What to produce => Would you go through the records below and copy each line with the string "wire"?

(Text-based hardware design files)
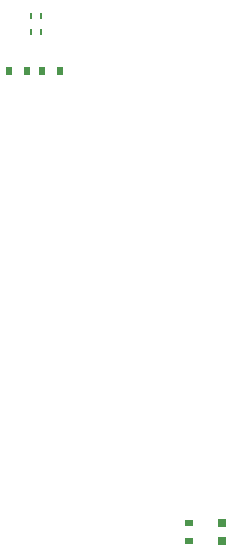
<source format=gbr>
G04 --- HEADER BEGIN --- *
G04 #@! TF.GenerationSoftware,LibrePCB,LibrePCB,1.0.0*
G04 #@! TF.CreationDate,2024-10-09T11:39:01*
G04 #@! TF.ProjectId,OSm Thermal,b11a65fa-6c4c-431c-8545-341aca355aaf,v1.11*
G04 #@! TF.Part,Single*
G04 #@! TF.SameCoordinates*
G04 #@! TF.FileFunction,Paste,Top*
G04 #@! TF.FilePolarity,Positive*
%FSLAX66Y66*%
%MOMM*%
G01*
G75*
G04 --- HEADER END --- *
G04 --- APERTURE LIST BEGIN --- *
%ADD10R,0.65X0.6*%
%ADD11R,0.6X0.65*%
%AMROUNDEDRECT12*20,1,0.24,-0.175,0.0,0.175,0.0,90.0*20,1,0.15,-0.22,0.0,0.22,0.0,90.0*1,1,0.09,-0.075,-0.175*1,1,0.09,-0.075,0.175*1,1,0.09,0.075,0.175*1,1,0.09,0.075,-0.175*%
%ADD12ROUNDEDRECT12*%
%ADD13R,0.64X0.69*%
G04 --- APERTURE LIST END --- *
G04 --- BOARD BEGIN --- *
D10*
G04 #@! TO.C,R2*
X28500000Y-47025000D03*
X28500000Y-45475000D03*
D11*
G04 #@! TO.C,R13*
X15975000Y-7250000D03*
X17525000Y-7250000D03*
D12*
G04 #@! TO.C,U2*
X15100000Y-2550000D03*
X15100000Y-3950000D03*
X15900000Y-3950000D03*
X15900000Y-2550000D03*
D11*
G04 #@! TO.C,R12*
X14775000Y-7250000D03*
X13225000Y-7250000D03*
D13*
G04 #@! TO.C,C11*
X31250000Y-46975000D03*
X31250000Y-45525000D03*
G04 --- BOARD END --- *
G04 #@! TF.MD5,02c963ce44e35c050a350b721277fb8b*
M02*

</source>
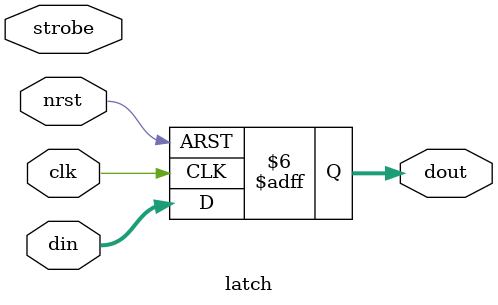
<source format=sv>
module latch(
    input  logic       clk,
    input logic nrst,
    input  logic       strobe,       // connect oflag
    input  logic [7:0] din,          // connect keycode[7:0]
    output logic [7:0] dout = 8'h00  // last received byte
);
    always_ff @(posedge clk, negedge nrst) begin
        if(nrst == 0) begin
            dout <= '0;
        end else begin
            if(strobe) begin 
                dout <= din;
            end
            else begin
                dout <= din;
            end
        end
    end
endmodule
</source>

--

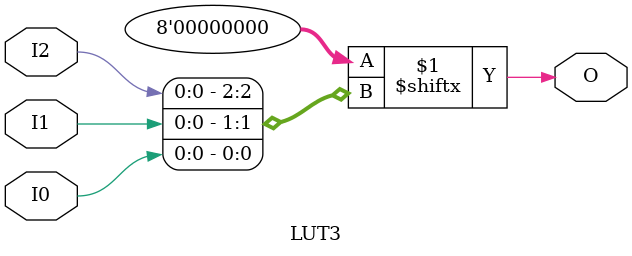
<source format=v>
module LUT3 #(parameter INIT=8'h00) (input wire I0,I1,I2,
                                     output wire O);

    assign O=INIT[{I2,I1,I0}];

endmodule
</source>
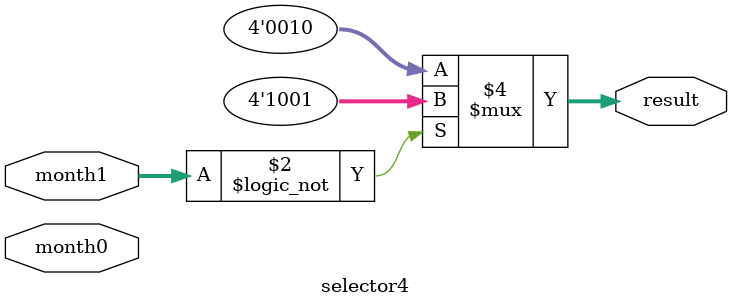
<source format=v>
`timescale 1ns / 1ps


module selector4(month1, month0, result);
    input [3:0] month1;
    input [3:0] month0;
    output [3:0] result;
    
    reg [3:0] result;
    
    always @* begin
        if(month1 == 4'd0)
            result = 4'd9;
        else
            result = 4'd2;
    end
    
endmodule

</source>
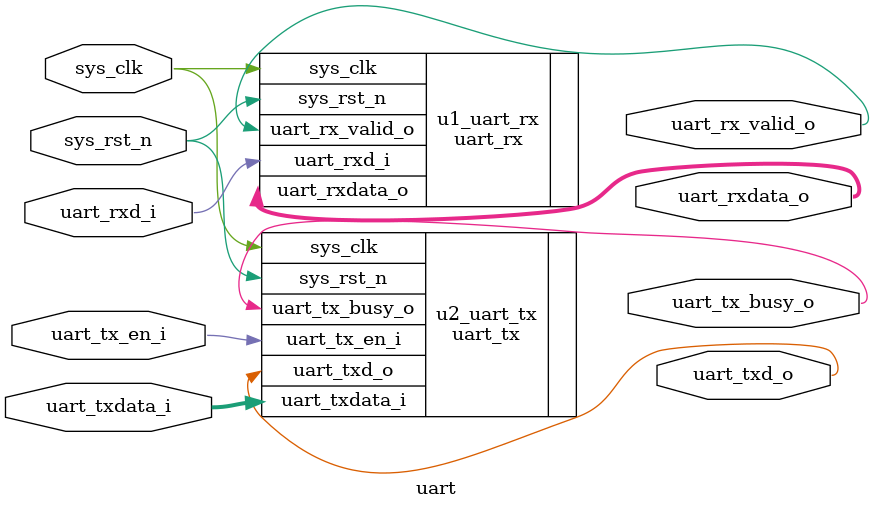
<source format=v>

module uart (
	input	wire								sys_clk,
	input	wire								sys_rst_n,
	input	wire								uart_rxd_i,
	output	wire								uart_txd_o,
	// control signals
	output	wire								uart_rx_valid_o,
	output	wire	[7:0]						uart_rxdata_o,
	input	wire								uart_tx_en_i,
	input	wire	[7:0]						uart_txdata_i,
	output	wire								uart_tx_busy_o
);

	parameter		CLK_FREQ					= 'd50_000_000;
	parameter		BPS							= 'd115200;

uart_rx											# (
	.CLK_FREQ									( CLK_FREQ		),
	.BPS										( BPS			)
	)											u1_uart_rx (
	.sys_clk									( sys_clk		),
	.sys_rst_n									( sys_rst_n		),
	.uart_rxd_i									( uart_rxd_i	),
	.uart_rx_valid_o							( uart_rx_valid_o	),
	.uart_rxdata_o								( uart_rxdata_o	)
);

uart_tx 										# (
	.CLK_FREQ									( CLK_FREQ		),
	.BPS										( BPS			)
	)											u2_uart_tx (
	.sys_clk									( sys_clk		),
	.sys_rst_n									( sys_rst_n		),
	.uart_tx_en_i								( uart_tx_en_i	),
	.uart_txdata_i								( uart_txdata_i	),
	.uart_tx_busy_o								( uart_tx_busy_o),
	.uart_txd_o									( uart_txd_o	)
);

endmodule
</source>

Written reply =>
module LUT3 #(parameter INIT=8'h00) (input wire I0,I1,I2,
                                     output wire O);
	input	wire								sys_clk,
	input	wire								sys_rst_n,
	input	wire								uart_rxd_i,
	output	wire								uart_txd_o,
	output	wire								uart_rx_valid_o,
	output	wire	[7:0]						uart_rxdata_o,
	input	wire								uart_tx_en_i,
	input	wire	[7:0]						uart_txdata_i,
	output	wire								uart_tx_busy_o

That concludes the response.